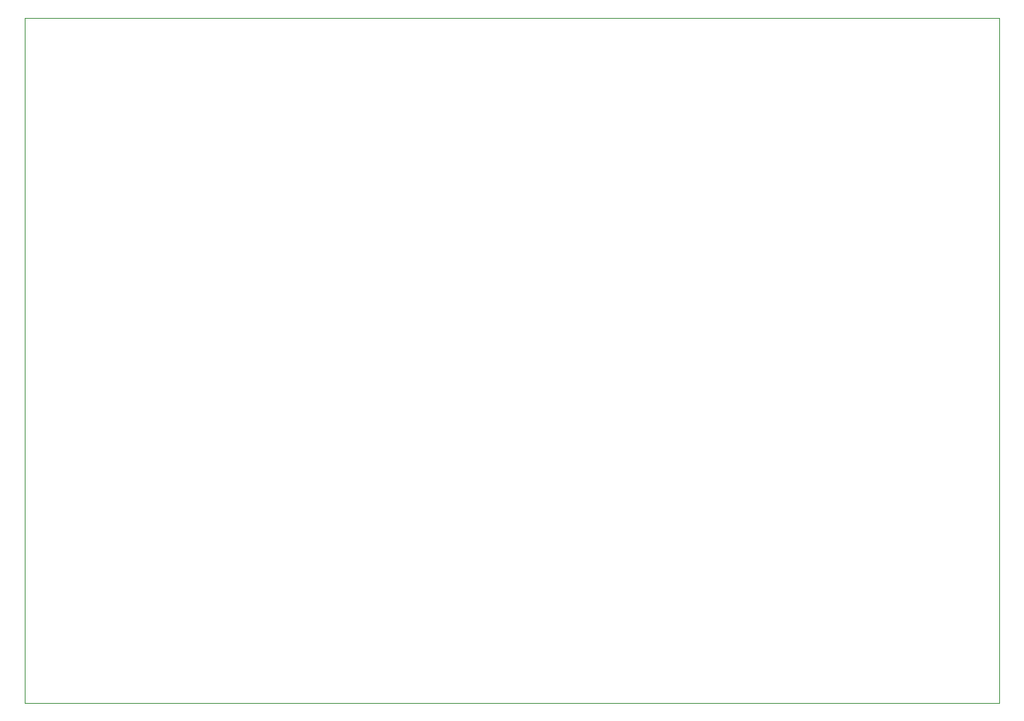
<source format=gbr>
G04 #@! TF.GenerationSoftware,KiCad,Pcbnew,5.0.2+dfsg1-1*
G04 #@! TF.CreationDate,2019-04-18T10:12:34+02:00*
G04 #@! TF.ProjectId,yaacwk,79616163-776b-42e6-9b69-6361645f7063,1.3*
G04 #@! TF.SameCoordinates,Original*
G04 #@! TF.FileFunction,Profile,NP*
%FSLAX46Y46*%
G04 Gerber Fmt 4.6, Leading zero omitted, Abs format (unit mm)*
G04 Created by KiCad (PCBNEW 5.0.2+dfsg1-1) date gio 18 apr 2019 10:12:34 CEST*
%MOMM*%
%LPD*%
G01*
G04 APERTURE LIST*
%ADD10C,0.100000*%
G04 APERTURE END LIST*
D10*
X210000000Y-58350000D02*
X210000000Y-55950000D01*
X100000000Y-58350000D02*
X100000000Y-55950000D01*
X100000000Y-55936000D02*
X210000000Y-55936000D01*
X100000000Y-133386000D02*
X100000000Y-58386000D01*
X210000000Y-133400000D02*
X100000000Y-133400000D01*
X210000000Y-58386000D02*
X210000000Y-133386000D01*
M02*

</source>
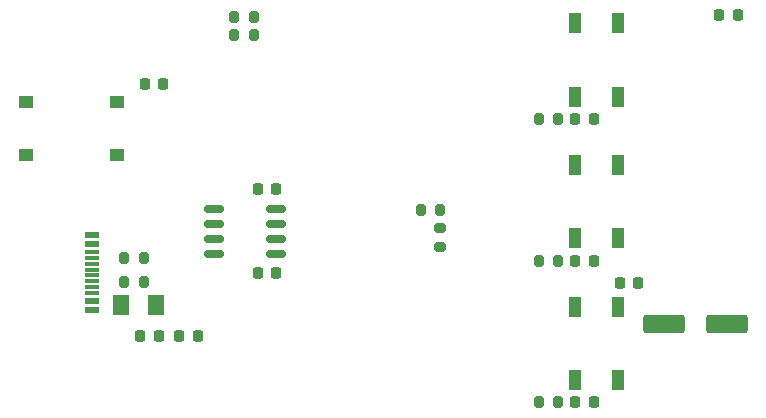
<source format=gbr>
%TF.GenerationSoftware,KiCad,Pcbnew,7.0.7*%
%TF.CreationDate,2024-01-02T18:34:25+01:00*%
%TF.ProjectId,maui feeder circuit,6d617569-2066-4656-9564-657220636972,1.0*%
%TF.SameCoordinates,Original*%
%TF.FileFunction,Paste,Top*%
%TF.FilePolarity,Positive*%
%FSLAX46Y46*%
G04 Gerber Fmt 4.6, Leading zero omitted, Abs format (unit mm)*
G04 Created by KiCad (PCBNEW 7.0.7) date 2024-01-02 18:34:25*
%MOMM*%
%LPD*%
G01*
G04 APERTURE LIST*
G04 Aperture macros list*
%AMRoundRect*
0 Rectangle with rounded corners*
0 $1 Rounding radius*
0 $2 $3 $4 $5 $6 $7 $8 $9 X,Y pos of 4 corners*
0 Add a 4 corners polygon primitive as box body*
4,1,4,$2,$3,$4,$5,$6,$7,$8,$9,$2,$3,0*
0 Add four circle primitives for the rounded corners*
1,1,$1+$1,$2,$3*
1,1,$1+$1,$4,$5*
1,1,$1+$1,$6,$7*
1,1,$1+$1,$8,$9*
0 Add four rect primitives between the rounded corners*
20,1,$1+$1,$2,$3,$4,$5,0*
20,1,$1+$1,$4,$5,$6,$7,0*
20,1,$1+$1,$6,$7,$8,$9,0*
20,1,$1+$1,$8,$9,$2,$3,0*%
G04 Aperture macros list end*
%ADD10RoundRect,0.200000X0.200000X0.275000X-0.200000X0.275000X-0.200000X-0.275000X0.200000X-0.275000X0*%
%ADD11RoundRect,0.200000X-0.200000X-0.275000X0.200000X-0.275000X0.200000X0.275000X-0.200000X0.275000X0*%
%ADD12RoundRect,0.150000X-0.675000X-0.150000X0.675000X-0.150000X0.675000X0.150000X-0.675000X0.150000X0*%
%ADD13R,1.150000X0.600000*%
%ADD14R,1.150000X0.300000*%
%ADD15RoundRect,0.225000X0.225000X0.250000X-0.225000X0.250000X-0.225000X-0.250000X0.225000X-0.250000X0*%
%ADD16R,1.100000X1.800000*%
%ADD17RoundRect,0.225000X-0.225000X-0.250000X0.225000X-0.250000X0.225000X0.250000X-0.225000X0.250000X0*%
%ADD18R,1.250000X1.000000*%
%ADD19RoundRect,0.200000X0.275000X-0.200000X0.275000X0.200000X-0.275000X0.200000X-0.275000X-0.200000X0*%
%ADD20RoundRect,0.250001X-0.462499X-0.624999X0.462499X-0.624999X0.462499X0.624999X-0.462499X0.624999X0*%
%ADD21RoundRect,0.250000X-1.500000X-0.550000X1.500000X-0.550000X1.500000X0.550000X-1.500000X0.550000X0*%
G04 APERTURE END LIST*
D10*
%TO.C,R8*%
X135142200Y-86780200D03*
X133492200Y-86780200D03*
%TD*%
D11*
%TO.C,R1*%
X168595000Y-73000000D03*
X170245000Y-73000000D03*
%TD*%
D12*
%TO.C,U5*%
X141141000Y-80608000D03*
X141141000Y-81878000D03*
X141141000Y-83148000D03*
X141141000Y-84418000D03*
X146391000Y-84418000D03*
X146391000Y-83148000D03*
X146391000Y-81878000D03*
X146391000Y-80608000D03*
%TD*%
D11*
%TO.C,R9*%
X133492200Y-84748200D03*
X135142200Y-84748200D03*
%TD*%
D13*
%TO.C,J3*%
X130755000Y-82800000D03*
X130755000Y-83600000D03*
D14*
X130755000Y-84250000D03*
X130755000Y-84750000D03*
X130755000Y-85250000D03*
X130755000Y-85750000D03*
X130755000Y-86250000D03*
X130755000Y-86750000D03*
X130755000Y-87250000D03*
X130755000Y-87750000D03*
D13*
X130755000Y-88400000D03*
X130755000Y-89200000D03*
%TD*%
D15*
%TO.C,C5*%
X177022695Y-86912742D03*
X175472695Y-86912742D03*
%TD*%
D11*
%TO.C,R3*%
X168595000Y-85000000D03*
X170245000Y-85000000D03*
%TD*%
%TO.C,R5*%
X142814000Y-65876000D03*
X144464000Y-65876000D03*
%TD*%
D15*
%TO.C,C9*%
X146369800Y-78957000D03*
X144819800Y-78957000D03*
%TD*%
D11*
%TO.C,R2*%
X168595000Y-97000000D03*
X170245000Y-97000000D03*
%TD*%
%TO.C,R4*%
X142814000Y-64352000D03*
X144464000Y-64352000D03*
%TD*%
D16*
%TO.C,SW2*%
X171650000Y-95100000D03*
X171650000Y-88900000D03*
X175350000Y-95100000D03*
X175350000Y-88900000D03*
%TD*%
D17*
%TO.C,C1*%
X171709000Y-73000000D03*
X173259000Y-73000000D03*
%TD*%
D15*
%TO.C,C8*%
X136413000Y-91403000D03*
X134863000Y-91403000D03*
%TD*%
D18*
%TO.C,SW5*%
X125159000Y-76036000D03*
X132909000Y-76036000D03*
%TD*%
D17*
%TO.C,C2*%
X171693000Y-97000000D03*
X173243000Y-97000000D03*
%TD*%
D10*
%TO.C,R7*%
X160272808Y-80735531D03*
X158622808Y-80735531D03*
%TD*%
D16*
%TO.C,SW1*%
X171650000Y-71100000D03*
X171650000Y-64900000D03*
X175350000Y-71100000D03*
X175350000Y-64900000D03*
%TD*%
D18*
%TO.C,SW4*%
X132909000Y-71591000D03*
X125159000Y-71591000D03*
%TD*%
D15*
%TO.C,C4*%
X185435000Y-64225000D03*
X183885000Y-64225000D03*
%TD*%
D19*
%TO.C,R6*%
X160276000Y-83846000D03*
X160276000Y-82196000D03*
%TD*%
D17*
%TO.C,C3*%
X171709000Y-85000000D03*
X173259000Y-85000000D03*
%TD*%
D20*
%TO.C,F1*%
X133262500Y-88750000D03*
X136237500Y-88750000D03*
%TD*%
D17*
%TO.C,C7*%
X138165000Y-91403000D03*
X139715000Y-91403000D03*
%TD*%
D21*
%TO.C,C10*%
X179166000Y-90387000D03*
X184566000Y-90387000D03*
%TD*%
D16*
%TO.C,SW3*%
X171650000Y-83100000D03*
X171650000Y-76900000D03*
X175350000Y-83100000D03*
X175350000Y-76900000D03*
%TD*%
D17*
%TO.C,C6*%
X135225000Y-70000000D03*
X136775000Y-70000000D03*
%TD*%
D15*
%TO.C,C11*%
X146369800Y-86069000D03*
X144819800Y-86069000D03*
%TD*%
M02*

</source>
****************************************
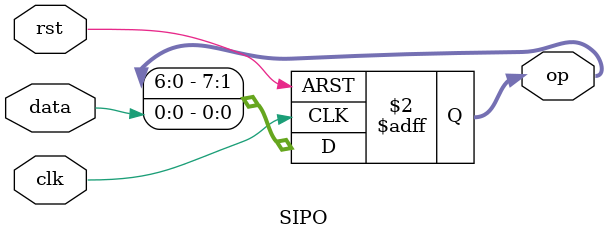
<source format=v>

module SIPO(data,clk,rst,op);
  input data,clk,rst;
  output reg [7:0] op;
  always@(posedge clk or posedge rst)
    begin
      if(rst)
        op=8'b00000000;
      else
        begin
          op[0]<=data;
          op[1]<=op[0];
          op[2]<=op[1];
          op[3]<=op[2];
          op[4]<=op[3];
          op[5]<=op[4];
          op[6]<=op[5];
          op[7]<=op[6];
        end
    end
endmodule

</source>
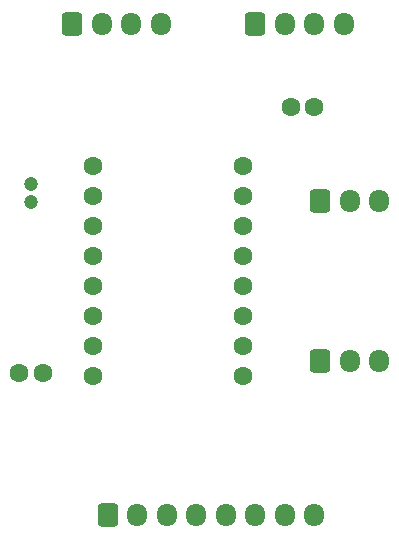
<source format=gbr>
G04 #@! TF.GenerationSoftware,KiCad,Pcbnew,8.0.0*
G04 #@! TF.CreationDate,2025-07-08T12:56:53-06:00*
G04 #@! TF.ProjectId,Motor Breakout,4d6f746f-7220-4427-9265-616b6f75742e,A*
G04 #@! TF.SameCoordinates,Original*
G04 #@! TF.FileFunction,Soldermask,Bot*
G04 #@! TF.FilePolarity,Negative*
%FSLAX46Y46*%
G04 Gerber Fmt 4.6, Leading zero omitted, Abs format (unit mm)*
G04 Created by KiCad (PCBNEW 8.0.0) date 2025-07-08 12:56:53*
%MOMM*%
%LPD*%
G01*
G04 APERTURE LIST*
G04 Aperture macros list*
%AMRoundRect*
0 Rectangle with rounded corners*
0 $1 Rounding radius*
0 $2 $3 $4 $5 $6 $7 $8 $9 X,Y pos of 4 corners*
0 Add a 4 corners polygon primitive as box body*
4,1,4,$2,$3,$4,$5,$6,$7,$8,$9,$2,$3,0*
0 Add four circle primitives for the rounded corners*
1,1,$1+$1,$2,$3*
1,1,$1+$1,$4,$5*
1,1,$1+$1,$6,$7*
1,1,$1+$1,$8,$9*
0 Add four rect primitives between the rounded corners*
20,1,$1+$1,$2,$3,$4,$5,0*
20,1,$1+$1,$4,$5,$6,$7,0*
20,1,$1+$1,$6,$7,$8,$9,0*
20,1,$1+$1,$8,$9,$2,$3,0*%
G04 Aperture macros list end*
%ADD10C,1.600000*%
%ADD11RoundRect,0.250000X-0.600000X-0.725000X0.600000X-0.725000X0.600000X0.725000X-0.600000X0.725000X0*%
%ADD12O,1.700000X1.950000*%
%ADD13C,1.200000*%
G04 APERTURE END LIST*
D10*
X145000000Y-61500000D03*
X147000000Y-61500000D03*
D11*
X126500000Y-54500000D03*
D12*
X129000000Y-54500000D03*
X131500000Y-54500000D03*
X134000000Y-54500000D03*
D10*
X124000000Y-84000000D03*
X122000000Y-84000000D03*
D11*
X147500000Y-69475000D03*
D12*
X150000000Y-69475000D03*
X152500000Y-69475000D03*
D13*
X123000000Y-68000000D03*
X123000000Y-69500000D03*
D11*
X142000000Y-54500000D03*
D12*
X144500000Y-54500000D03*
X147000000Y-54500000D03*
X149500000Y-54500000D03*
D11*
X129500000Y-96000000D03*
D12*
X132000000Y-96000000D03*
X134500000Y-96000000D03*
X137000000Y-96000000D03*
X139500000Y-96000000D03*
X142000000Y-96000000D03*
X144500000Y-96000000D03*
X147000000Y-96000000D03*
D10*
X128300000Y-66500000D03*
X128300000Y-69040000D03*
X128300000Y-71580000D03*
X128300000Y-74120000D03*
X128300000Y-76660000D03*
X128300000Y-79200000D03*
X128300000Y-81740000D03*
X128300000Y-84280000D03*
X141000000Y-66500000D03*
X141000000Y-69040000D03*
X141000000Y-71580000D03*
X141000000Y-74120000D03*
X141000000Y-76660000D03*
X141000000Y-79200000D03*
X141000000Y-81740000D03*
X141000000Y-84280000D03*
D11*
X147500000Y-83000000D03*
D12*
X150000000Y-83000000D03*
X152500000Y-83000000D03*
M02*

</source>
****************************************
Copy out all lines above that include the string "KiCad".

G04 #@! TF.GenerationSoftware,KiCad,Pcbnew,5.0.2+dfsg1-1*
G04 Created by KiCad (PCBNEW 5.0.2+dfsg1-1) date gio 18 apr 2019 10:12:34 CEST*
%TF.GenerationSoftware,KiCad,Pcbnew,7.0.7*%
G04 Created by KiCad (PCBNEW 7.0.7) date 2024-01-02 18:34:25*
G04 #@! TF.GenerationSoftware,KiCad,Pcbnew,8.0.0*
G04 Created by KiCad (PCBNEW 8.0.0) date 2025-07-08 12:56:53*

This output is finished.